Samuel Neiger, Respondent,
v
City of New York et al., Defendants, and New York City Transit Authority et al., Appellants.

—[*1] Wallace D. Gossett, Brooklyn, N.Y. (Anita Isola of counsel), for appellants.

In an action to recover damages for personal injuries, etc., the defendants New York City Transit Authority and Metropolitan Transportation Authority appeal from an order of the Supreme Court, Kings County (Hinds-Radix, J.), dated October 10, 2007, which denied their motion, in effect, to vacate so much of a "pre-calendar order" of the same court dated December 14, 2006, as directed the defendant New York City Transit Authority to produce any incident reports, driving records, and/or disciplinary reports regarding a named individual for in camera inspection.

Ordered that the order is reversed, on the law, with costs, and the motion of the defendants New York City Transit Authority and Metropolitan Transportation Authority, in effect, to vacate so much of the precalendar order dated December 14, 2006, as directed the defendant New York City Transit Authority to produce any incident reports, driving records, and/or disciplinary reports regarding a named individual for in camera inspection is granted.

The Supreme Court erred in denying the appellants' motion, in effect, to vacate so much of the precalendar order dated December 14, 2006, as directed the defendant New York City Transit Authority (hereinafter the NYCTA) to produce for in camera inspection any incident reports, driving records, and/or disciplinary reports of a named individual who was operating the NYCTA bus in which the plaintiff's decedent allegedly was injured.

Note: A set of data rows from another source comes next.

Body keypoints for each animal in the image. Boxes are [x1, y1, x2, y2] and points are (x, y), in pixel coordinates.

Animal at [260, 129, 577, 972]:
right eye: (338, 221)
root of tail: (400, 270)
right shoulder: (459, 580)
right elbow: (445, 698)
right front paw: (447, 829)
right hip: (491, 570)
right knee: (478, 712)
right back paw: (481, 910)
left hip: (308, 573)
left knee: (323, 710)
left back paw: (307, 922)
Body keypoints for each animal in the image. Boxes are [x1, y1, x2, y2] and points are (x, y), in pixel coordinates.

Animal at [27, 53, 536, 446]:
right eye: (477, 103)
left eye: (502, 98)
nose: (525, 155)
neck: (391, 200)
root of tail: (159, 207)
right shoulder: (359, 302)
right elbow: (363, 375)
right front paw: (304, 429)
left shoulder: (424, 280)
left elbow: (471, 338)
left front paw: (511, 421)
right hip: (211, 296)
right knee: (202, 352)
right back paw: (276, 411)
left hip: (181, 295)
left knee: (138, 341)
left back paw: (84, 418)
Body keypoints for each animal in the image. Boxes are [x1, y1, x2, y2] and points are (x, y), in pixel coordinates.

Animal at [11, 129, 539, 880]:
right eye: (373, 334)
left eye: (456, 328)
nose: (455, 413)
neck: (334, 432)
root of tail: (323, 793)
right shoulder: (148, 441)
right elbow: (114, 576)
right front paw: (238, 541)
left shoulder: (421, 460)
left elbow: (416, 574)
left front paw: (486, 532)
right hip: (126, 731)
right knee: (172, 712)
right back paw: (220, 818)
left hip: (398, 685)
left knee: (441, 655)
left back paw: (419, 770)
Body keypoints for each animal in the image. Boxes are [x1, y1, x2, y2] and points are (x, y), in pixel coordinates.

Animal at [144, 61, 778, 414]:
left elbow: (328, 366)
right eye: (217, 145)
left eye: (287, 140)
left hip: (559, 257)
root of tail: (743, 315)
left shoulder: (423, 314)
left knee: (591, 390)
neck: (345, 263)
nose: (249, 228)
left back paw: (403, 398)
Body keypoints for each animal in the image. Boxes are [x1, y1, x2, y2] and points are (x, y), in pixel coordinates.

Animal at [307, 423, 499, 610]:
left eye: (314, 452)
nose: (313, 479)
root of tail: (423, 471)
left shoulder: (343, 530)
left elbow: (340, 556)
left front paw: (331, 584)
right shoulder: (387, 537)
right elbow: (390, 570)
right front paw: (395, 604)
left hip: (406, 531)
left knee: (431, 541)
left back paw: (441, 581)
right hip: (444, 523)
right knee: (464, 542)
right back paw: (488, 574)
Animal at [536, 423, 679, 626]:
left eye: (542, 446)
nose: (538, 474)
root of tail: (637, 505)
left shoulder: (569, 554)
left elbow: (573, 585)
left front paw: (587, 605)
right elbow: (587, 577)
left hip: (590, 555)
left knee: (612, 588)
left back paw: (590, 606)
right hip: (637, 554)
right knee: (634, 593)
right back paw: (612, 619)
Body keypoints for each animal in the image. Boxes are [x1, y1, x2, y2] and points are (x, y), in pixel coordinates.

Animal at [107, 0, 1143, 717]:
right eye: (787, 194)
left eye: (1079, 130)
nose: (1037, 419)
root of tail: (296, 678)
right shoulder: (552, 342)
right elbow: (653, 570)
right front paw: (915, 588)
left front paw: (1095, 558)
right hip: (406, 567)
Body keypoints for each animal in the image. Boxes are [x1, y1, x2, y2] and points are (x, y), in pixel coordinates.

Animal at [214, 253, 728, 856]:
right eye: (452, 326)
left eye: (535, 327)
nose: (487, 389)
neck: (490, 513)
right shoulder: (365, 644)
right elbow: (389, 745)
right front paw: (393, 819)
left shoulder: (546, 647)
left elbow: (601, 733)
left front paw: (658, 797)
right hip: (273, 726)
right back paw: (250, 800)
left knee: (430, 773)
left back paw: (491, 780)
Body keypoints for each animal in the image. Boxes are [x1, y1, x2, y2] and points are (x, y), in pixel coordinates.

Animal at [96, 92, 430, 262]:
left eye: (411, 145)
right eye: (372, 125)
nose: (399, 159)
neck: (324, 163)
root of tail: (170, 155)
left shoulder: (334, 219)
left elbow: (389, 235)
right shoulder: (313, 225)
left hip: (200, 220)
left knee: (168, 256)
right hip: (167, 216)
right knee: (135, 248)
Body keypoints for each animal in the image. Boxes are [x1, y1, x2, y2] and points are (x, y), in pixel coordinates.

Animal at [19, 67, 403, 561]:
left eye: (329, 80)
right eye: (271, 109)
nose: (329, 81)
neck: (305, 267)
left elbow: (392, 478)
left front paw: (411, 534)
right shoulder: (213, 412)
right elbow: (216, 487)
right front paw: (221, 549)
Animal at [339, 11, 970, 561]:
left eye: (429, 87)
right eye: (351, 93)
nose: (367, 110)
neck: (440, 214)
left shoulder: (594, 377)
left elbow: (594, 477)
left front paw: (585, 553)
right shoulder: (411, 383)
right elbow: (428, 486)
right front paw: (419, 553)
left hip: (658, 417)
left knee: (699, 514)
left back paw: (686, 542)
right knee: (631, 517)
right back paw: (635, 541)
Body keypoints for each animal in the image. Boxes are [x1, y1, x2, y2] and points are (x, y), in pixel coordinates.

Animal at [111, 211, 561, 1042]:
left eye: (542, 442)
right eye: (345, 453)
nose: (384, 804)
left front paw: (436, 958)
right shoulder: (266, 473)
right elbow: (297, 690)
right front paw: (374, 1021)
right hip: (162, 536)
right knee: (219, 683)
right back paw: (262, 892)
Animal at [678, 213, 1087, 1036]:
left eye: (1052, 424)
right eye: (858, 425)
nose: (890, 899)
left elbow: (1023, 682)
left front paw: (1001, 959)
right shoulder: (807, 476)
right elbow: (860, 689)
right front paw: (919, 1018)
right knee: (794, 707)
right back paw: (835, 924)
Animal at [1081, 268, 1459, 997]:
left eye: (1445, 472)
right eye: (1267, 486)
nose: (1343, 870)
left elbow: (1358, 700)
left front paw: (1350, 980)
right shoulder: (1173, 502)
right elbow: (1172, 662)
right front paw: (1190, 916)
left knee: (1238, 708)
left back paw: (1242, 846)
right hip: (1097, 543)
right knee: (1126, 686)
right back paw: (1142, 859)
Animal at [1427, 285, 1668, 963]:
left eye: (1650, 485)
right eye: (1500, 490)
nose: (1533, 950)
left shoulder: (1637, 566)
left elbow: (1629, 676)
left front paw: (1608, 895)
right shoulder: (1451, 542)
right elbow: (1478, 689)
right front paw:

Generally, where an employee is acting within the scope of his or her employment, the employer is liable for the employee's negligence under a theory of respondeat superior and the plaintiff may not proceed with a cause of action to recover damages for negligent hiring and retention (see Ashley v City of New York, 7 AD3d 742, 743 [2004]; Karoon v New York City Tr. Auth., 241 AD2d 323, 324 [1997]; Eifert v Bush, 27 AD2d 950, 951 [1967], affd 22 NY2d 681 [1968]). Since the appellants conceded that the bus driver was acting within the scope of his employment when the accident occurred, the personnel records of the bus driver were not discoverable (see Gerardi v Nassau/Suffolk Airport Connection, 288 AD2d 181 [2001]; Halina Yin Fong Chow v Long Is. R.R., 264 AD2d 759, 760 [1999]; Stevens v Metropolitan Suburban Bus Auth., 117 AD2d 733 [1986]). Furthermore, the plaintiffs failed to show any other basis to justify the granting of their request for the personnel records (see Reynolds v Vin Dac Pham, 212 AD2d 991 [1995]). Skelos, J.P., Dillon, Angiolillo, Eng and Sgroi, JJ., concur.